• [What you need to do]
What you return should match every record exactly, with the images removed.

• [Recorded information]
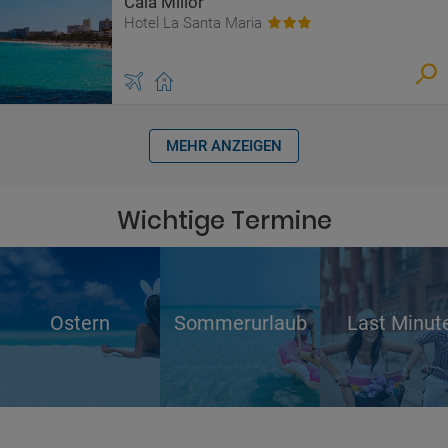
Cala Millor
Hotel La Santa Maria
MEHR ANZEIGEN
Wichtige Termine
Ostern
Sommerurlaub
Last Minut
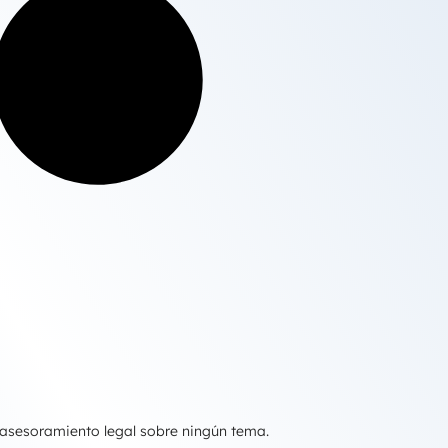
 asesoramiento legal sobre ningún tema.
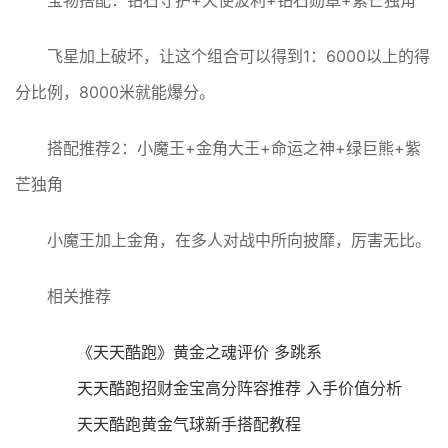
飞星加上破坏，让这个组合可以得到1：6000以上的得
分比例，8000米就能爆分。
搭配推荐2：小魔王+金角大王+命运之神+绿巨熊+紫
芒独角
小魔王加上金角，在多人对战中所向披靡，厉害无比。
相关推荐
《天天酷跑》黄金之魂评价 多跳系
天天酷跑招财金宝高分阵容推荐 入手价值分析
天天酷跑黄金气球新手搭配教程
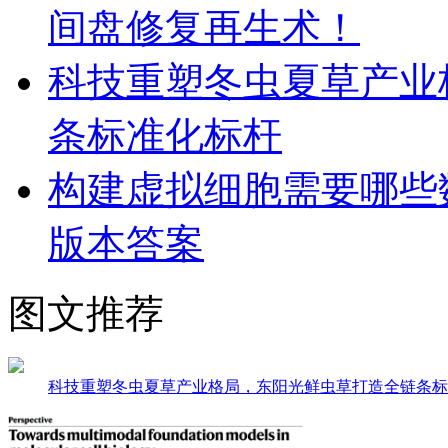
间盘修复再生术！
科技重塑冬虫夏草产业
条标准化标杆
构建虚拟细胞需要哪些
版本答案
图文推荐
科技重塑冬虫夏草产业格局，东阳光鲜虫草打造全链条标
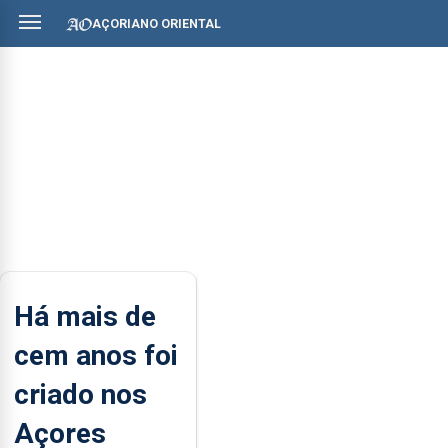
AÇORIANO ORIENTAL
Há mais de
cem anos foi
criado nos
Açores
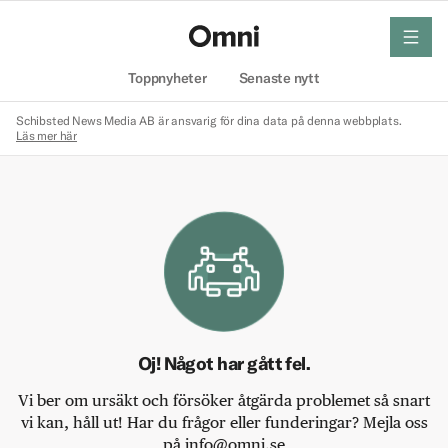
meny
Hem
Toppnyheter
Senaste nytt
Schibsted News Media AB är ansvarig för dina data på denna webbplats.
Läs mer här
Oj! Något har gått fel.
Vi ber om ursäkt och försöker åtgärda problemet så snart
vi kan, håll ut! Har du frågor eller funderingar? Mejla oss
på info@omni.se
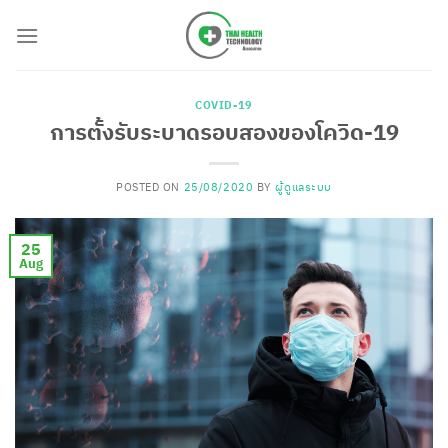
Skip
to
content
COVID-19
การตั้งรับระบาดรอบสองของโควิด-19
POSTED ON
25/08/2020
BY
ผู้ดูแลระบบ
25
Aug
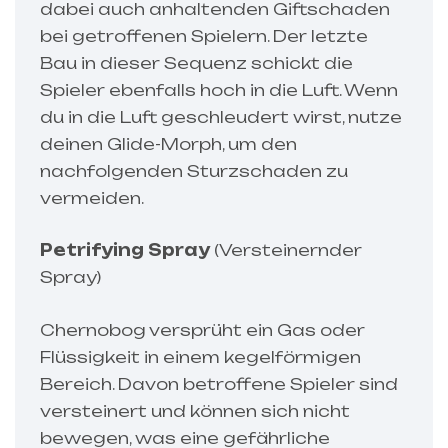
dabei auch anhaltenden Giftschaden
bei getroffenen Spielern. Der letzte
Bau in dieser Sequenz schickt die
Spieler ebenfalls hoch in die Luft. Wenn
du in die Luft geschleudert wirst, nutze
deinen Glide-Morph, um den
nachfolgenden Sturzschaden zu
vermeiden.
Petrifying Spray
(Versteinernder
Spray)
Chernobog versprüht ein Gas oder
Flüssigkeit in einem kegelförmigen
Bereich. Davon betroffene Spieler sind
versteinert und können sich nicht
bewegen, was eine gefährliche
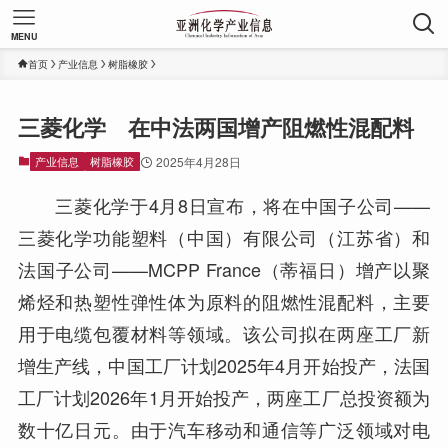
MENU
首页
产业信息
树脂橡胶
三菱化学 在中法两国增产阻燃性混配料
产业信息
树脂橡胶
2025年4月28日
三菱化学于4月8日宣布，将在中国子公司——
三菱化学功能塑料（中国）有限公司（江苏省）和
法国子公司——MCPP France（蒂福日）增产以聚
烯烃和热塑性弹性体为原料的阻燃性混配料，主要
用于电缆包覆材料等领域。该公司拟在两座工厂新
增生产线，中国工厂计划2025年4月开始投产，法国
工厂计划2026年1月开始投产，两座工厂总投资额为
数十亿日元。由于汽车移动和通信等广泛领域对电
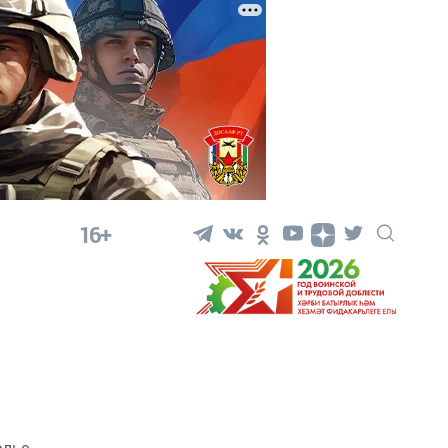
16+
альс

• [Task solution]
Cala Millor
Hotel La Santa Maria
MEHR ANZEIGEN
Wichtige Termine
Ostern
Sommerurlaub
Last Minut
 asesoramiento legal sobre ningún tema.
飞星加上破坏，让这个组合可以得到1：6000以上的得
分比例，8000米就能爆分。
搭配推荐2：小魔王+金角大王+命运之神+绿巨熊+紫
芒独角
小魔王加上金角，在多人对战中所向披靡，厉害无比。
相关推荐
《天天酷跑》黄金之魂评价 多跳系
天天酷跑招财金宝高分阵容推荐 入手价值分析
天天酷跑黄金气球新手搭配教程
间盘修复再生术！
科技重塑冬虫夏草产业
条标准化标杆
构建虚拟细胞需要哪些
版本答案
图文推荐
科技重塑冬虫夏草产业格局，东阳光鲜虫草打造全链条标
AÇORIANO ORIENTAL
Há mais de
cem anos foi
criado nos
Açores
meny
Hem
Toppnyheter
Senaste nytt
Schibsted News Media AB är ansvarig för dina data på denna webbplats.
Läs mer här
Oj! Något har gått fel.
Vi ber om ursäkt och försöker åtgärda problemet så snart
vi kan, håll ut! Har du frågor eller funderingar? Mejla oss
på info@omni.se
Skip
to
content
COVID-19
การตั้งรับระบาดรอบสองของโควิด-19
POSTED ON
25/08/2020
BY
ผู้ดูแลระบบ
25
Aug
dabei auch anhaltenden Giftschaden
bei getroffenen Spielern. Der letzte
Bau in dieser Sequenz schickt die
Spieler ebenfalls hoch in die Luft. Wenn
du in die Luft geschleudert wirst, nutze
deinen Glide-Morph, um den
nachfolgenden Sturzschaden zu
vermeiden.
Petrifying Spray
(Versteinernder
Spray)
Chernobog versprüht ein Gas oder
Flüssigkeit in einem kegelförmigen
Bereich. Davon betroffene Spieler sind
versteinert und können sich nicht
bewegen, was eine gefährliche
MENU
首页
产业信息
树脂橡胶
三菱化学 在中法两国增产阻燃性混配料
产业信息
树脂橡胶
2025年4月28日
三菱化学于4月8日宣布，将在中国子公司——
三菱化学功能塑料（中国）有限公司（江苏省）和
法国子公司——MCPP France（蒂福日）增产以聚
烯烃和热塑性弹性体为原料的阻燃性混配料，主要
用于电缆包覆材料等领域。该公司拟在两座工厂新
增生产线，中国工厂计划2025年4月开始投产，法国
工厂计划2026年1月开始投产，两座工厂总投资额为
数十亿日元。由于汽车移动和通信等广泛领域对电
16+
альс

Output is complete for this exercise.